There has been some speculation as to how I manage to update the stats daily. Here is the rundown.
I buy the stats from a third party. I get the play-by-play accounts for the games and also summary stats for the majors and minors. They deposit them on my server between 6 and 7am each morning. These are in a format unique to them, but using perl, I manipulate them apply my own id’s and then stuff them into the site’s database, about 15 tables of data total.
This all happens automatically. I use a cron job to check every five minutes for the stats to arrive, and once they have and the program is sure that they have finished uploading (don’t want a partial file) it marks that we can update the site.
I then have other scripts that work on the database and build new tables for specific things like splits, gamelogs, etc. These are all derived from the play-by-play, so if a play-by-play account can’t be parsed (like a strange runner interference when attempting to advance on a pitch that gets away), it breaks everything downstream, and I have to go back in and fix some stuff by hand. This has happened about 6 times this season (I get a page when the stats don’t run right).
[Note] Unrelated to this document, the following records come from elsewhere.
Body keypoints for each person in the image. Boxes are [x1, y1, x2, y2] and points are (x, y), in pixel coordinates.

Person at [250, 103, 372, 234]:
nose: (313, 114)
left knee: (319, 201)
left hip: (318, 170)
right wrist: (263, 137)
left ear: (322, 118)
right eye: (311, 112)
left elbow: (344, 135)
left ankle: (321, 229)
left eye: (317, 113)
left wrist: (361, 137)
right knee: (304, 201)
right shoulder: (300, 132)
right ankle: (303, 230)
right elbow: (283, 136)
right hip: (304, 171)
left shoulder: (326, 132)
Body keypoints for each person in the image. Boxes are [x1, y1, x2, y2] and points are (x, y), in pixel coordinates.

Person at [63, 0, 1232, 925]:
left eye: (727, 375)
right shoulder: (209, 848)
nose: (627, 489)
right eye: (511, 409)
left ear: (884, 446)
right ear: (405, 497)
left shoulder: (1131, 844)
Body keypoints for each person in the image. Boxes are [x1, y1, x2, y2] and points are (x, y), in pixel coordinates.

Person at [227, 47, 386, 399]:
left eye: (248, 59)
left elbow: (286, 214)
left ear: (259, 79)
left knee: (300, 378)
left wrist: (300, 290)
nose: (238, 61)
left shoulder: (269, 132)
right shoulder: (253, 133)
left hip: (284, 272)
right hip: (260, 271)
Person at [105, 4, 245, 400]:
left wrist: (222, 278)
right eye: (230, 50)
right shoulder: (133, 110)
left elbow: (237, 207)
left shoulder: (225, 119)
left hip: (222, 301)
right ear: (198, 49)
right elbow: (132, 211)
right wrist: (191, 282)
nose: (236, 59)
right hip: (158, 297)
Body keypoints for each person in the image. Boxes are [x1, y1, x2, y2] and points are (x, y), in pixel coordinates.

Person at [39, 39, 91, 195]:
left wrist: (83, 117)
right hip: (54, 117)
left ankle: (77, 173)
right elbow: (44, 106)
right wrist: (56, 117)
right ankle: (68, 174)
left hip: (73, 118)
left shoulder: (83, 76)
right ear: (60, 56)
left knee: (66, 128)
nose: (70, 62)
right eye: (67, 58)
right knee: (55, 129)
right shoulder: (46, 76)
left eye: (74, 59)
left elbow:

Next the scripts build the pages (I try to only update the 2007 stuff, so sometimes the 2006 and 2007 pages may not have the same stats or layout as I’m not re-running the entire site every day).
All told this takes about 90 minutes.
This isn’t happening live on the server. This happens on a second server and the db being updated is a second db. So now if it all worked ok, I then can transfer it over to the main server.
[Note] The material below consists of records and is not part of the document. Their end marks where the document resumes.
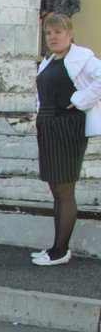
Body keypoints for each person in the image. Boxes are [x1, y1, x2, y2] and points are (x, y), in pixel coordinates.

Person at [32, 14, 101, 266]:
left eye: (58, 32)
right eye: (48, 33)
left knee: (64, 189)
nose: (52, 37)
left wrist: (81, 100)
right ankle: (56, 247)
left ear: (70, 34)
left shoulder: (82, 57)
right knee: (55, 188)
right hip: (49, 126)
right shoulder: (49, 61)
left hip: (67, 126)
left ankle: (60, 252)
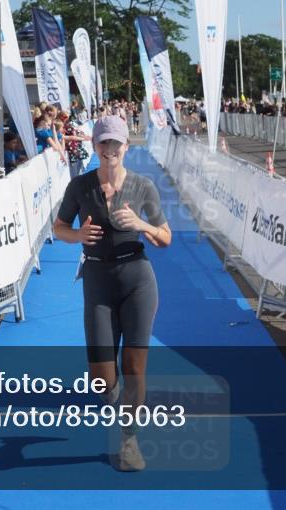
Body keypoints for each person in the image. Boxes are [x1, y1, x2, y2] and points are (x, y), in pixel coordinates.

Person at [52, 117, 172, 472]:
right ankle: (117, 400)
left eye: (116, 144)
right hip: (97, 280)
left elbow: (164, 238)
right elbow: (59, 228)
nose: (109, 151)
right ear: (95, 146)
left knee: (134, 367)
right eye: (103, 144)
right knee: (102, 378)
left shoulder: (143, 186)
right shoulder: (80, 186)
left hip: (138, 280)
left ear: (126, 147)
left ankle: (129, 439)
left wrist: (142, 225)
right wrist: (78, 237)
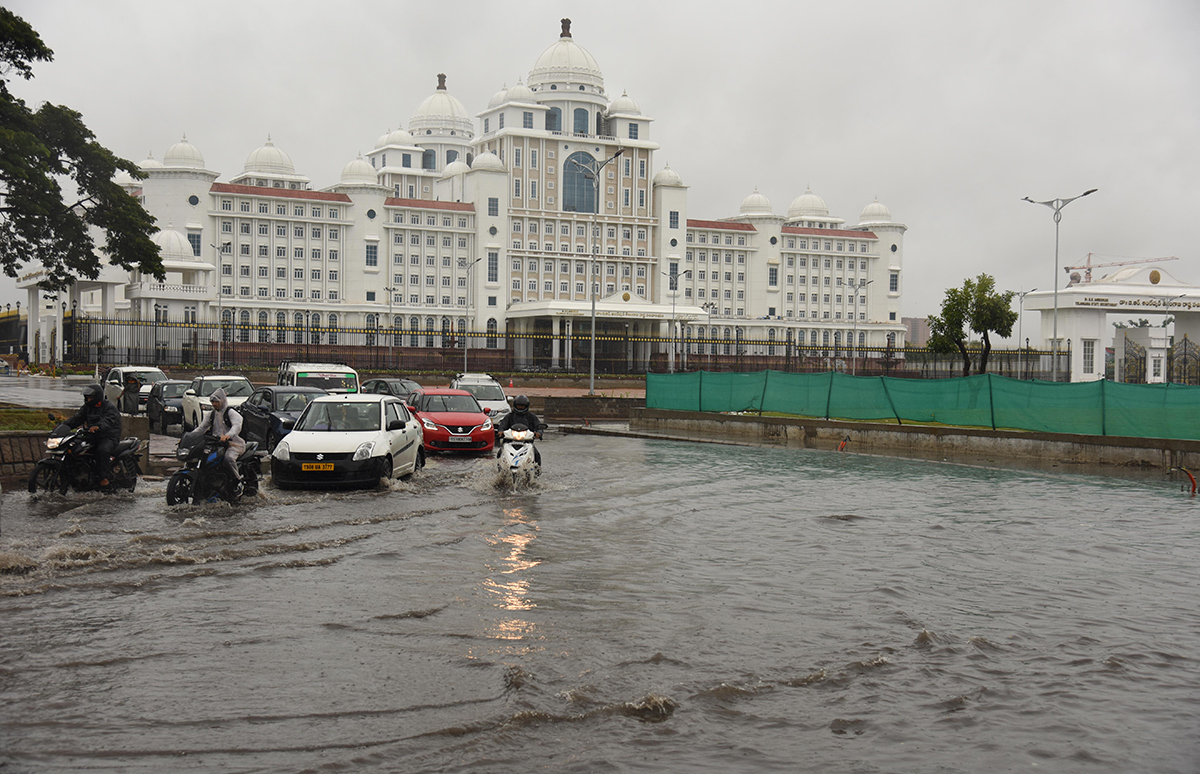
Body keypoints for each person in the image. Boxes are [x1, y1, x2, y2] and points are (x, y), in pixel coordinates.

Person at [64, 383, 122, 487]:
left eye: (90, 397)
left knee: (102, 450)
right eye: (87, 397)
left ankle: (102, 477)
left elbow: (108, 420)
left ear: (97, 397)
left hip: (109, 436)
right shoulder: (87, 407)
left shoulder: (109, 407)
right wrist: (64, 425)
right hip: (93, 435)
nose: (88, 400)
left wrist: (98, 426)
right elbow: (77, 418)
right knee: (75, 448)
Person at [196, 388, 245, 495]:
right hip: (216, 444)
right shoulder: (211, 414)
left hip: (233, 444)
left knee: (228, 458)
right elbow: (201, 428)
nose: (214, 404)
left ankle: (238, 481)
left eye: (216, 401)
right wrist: (189, 436)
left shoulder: (231, 412)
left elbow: (237, 426)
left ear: (222, 401)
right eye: (212, 402)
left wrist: (228, 436)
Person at [496, 395, 542, 466]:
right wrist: (501, 431)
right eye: (518, 406)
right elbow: (503, 425)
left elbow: (538, 426)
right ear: (515, 405)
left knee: (537, 454)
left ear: (526, 406)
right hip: (510, 441)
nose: (520, 407)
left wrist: (539, 433)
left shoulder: (531, 417)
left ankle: (537, 471)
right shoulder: (509, 416)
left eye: (522, 406)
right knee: (500, 453)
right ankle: (499, 468)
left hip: (527, 442)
The pages transfer in seconds, but syncing the play index and other databases takes almost two hours. The big time sinks are that I have to recompute the career splits and batter vs. pitcher tables to handle the new 2007 data.
Then if everything gets updated, I get a page around 9am that everything has been fixed. I also re-run the previews in there to be updated with the previous days data.
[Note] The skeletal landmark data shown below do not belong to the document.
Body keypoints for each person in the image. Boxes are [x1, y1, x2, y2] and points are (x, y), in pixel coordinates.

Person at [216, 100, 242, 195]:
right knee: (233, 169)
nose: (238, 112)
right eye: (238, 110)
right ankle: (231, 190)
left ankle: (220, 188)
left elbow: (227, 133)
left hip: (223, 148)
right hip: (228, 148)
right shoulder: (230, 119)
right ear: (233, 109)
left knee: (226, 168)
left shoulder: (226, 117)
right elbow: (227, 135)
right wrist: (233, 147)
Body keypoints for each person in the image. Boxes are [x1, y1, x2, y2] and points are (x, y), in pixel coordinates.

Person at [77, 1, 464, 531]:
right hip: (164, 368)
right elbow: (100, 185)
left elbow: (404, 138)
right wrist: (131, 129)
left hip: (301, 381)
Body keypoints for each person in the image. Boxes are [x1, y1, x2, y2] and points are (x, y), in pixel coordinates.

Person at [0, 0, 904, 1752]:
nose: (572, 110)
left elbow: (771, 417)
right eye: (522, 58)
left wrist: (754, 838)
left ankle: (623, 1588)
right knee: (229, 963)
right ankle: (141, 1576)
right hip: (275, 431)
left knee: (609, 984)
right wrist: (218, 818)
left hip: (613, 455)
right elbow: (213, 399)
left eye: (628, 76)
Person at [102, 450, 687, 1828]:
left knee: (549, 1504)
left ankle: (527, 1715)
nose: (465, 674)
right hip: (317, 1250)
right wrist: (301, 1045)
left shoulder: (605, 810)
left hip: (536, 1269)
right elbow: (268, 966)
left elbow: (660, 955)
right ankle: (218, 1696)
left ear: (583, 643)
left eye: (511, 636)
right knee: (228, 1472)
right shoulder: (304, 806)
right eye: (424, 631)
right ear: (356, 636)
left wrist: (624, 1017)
I’d love to hear how the big guys make the real-time updates they do because things like splits and the like take forever for me to re-compute.
As for hardware, we’ve got three servers.
1) the main webserver
2) the main dbserver (running three mysql instances to fully use the 6GB of RAM it has), and
3) the backup server and image server that is a small machine that just serves static things like images, js and css files.
I’m happy to answer questions folks might have.